The poor state of fileformats for High Performance computing


#1

About two weeks ago I have put a post asking for recommending the file-format use with high-perfomance computing. Our use-case is training of relatively simple neural networks but using terabytes of data. We do that on a single machine with GPU, where there are separate processes loading the data from S3 storage and preparing them for the master thread.

After our reasearch, we have come with following alternatives:
Feather
Parquet
ProtoBuf
JLD
JLD2
HDF5

Let’s discuss all options.
Feather is interesting, but it cannot handle unicode characters and sometime mysteriously crashes when reading large datafiles (we have filed bug for unicode characters).

We did not dare to try parquet, since the installation of the package is anything but trivial, and reading that using Spark.py means having separate Java process, which is something I want to avoid.

ProtoBuf is quite slow to read, even though we have fixed some type instabilities.

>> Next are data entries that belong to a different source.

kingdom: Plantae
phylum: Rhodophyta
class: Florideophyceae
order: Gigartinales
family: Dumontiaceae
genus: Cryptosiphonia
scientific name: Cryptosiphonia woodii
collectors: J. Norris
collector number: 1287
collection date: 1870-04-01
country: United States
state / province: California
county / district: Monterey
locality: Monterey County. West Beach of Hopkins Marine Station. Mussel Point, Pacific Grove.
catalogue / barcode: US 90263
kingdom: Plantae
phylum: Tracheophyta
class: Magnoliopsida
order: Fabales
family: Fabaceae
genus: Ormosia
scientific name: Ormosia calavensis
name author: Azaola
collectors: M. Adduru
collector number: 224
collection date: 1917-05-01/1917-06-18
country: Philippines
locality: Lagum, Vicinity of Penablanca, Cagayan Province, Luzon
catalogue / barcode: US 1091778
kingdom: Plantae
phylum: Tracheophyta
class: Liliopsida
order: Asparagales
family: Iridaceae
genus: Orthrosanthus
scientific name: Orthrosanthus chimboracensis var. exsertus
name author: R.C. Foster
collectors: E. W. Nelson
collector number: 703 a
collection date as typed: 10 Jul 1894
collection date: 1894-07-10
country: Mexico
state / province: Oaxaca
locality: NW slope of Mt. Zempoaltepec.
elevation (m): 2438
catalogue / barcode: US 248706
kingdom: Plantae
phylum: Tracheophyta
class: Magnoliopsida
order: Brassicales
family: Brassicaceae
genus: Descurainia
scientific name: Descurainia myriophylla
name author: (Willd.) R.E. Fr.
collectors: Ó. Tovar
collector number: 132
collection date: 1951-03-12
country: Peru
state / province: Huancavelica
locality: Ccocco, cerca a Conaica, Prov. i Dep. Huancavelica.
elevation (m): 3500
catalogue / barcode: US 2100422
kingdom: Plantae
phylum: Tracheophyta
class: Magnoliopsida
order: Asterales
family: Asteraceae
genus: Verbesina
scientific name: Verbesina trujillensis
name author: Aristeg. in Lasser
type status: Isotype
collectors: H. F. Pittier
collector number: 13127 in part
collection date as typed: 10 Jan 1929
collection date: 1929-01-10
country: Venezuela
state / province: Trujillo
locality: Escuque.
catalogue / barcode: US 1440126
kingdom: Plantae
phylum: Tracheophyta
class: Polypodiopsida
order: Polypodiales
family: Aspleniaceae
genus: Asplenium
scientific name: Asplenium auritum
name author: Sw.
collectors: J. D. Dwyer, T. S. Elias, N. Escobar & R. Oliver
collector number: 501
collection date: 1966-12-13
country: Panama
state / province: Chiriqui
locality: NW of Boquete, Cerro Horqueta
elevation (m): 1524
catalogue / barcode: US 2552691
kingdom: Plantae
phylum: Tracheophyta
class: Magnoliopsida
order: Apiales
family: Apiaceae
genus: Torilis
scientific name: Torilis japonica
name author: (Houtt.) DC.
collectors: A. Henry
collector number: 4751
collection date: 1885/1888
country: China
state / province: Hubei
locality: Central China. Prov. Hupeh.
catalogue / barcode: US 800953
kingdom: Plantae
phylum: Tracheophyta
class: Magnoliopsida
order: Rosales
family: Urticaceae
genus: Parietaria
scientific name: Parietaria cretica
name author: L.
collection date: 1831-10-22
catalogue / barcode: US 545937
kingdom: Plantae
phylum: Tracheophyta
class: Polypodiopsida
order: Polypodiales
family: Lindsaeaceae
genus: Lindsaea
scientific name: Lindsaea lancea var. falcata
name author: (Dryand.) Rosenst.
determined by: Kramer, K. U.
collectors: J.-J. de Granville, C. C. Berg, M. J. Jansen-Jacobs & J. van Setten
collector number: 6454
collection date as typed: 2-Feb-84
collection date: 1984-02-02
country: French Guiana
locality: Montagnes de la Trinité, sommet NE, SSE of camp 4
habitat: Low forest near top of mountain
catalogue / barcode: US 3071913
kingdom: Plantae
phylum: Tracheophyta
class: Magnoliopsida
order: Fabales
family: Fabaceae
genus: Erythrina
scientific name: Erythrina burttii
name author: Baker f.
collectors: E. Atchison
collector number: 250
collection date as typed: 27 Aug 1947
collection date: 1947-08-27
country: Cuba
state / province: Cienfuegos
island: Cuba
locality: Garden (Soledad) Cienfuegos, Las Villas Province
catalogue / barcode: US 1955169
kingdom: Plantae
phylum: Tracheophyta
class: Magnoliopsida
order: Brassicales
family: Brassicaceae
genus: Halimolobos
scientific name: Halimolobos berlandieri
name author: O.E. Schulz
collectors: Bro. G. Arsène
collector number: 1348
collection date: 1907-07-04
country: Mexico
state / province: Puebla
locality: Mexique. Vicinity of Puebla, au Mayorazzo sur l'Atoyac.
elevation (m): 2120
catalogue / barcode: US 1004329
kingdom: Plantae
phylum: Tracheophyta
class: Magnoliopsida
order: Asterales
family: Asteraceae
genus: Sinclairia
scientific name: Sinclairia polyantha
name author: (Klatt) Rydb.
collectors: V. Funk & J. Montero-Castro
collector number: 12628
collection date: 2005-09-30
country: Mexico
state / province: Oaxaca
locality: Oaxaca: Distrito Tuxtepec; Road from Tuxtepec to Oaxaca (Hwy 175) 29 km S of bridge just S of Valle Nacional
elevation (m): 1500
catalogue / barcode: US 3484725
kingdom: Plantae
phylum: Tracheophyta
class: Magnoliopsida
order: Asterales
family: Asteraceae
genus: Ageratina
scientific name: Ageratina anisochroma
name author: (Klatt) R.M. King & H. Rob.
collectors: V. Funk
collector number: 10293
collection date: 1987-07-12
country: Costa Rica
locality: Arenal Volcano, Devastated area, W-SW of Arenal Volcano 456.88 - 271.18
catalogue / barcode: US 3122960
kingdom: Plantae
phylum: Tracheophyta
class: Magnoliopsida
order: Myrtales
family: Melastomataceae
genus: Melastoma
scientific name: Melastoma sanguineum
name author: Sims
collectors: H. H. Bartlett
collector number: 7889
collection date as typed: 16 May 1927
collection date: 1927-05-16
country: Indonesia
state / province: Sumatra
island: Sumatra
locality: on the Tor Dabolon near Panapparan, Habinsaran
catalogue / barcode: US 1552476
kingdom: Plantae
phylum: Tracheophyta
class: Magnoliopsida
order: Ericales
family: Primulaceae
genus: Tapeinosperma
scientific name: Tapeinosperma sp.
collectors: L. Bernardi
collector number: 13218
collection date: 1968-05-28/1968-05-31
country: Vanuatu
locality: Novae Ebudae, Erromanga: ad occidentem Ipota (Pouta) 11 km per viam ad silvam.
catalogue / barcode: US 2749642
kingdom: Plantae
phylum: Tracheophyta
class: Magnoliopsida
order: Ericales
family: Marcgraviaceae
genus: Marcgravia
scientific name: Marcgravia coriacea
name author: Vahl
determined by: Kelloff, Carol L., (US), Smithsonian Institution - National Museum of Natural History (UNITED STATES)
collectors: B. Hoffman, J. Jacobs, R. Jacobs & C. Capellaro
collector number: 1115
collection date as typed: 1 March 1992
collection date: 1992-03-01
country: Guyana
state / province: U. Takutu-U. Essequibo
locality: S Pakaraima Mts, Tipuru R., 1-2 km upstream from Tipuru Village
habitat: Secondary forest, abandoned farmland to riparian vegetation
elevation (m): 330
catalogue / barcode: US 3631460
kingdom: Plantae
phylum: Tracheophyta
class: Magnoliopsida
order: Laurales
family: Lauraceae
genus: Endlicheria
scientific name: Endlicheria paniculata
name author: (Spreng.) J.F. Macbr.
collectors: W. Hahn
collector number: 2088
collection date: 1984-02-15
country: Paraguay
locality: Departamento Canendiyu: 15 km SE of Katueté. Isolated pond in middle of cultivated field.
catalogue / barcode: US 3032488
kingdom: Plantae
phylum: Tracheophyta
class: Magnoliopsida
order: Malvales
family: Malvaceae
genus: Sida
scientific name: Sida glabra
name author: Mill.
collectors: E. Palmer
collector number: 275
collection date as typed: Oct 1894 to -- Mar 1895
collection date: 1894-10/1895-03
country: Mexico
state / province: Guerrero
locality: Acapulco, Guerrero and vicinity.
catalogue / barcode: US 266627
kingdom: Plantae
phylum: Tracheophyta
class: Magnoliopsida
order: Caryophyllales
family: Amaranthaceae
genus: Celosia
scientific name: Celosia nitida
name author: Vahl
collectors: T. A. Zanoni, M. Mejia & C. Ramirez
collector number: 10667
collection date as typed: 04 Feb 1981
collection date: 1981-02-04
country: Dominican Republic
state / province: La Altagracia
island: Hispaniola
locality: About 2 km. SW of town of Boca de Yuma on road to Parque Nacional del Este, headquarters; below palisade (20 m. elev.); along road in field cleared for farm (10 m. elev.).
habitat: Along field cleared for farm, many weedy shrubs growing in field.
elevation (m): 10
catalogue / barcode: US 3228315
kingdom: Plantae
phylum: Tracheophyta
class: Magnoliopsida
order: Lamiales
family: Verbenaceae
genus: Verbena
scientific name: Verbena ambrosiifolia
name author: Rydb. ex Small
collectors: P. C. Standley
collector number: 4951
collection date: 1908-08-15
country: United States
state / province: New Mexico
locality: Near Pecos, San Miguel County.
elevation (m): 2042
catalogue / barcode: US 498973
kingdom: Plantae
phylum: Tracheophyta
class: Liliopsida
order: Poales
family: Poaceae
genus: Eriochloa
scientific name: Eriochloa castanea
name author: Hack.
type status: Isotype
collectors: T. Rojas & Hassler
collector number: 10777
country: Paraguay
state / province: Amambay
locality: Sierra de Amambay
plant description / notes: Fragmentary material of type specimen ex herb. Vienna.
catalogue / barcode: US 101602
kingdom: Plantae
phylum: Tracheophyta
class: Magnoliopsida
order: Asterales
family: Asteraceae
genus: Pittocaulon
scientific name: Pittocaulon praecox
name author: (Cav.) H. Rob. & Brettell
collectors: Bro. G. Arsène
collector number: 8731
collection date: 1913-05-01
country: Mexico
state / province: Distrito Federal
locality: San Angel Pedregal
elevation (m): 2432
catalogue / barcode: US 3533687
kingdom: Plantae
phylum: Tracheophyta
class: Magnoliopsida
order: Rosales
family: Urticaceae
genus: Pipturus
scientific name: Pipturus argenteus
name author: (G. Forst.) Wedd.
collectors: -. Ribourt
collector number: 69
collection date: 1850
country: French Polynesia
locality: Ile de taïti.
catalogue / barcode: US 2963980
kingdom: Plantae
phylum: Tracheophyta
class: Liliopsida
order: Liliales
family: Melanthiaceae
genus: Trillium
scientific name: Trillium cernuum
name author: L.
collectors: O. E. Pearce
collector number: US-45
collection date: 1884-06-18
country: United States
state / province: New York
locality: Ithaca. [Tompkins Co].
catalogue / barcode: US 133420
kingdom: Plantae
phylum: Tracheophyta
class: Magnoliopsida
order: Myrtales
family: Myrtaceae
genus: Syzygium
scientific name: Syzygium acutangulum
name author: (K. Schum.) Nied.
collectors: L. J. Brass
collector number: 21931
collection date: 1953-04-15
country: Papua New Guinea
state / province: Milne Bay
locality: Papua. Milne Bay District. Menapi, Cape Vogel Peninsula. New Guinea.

JLD contains memory leakage. The bug has been filed but due to transition to JLD2 is not addressed.

JLD2 crashes when saving large array of string (bug has been filed).

HDF5 seems to be the only format that is working (evaluation still under test, fingers crossed otherwise I am doomed and have to go to python, which is something I would rather avoid).

I have to say that this is not very nice situation. I like the Julia and being in a Python / Java environment is not a good feature. I think that having good and stable binary fileformat is important for any large-scale processing. Again, I am talking about terabyte scale data.

I do not know, where to move next. I am happy to help improving any package if my skills are sufficient, or at least do the testing.

Tomas


#2

JLD2 would be the best first place for you to assist. I am not involved, but send a note via a JLD2 issue.


#3

Check out Parquet.jl – should be a bit easier to get going with than the java stack.


#4

Parquet.jl is actually one of the examples that the original post was referring to as the poor state of this stuff, it currently is broken on julia 0.6 (see https://github.com/JuliaComputing/Parquet.jl/issues/7).


#5

But updating Parquet.jl to work with Julia 0.6 may still be the easiest option.


#6

The installation of Parquet and its dependencies does not seem to be easy, and I have to say I am afraid of it. Meanwhile, we have tried flat-buffers and they seems to be OK. Reading is reasonably fast and it is possible to write the files straight from the java / scala. I just hope the implementation will be stable without memory leaks. Otherwise, the back-up solution is HDF5.


#7

Yeah, I hope someone tackles that, if we had a working version of that, it seems it would be the best option.


#8

What operating system are you using? I’ve just got it working on Ubuntu 16.04 - with lots of warnings, but able to load a parquet file generated with Spark.


#9

Made a couple of PRs to fix it:

There are several more warnings when calling using Parquet, but all tests pass on my machine.


#10

Thanks a lot.

I wanted to point to this because it is something what my people drive-off julia.


#11

I looked at the Windows situation today. The first blocker seems to be that Snappy.jl doesn’t have Windows support, right?

With Thrift.jl, am I right that things might actually work even if the thrift compiler stuff doesn’t work on Windows? Isn’t that more of a dev time step to generate julia files, but that wouldn’t have to work on user machines, right? But, I didn’t look at it very long, so I might have completely misunderstood :slight_smile:


#12

I guess another alternative might be the other Snappy.jl package on github, which seems a pure julia implementation without any binary dependency, but it is not clear to me how ready that one is.


#13

Can you use Blosc instead?


#14

The JLD2 issue appears to be fixed now.


#15

Hm, that would be nice. The README of Blosc.jl says that the only algorithms currently supported are blosclz, lz4, and lz4hc, and I think for Parquet.jl we would need the Snappy algorithm. But the original (non-julia) library seems to support snappy, so maybe that is something that could be made to work.


#16

I was wondering more whether it could use the Blosc algorithm itself.


#17

You can add support for Parquet + Blosc, but to read existing files you still need to support Parquet + Snappy.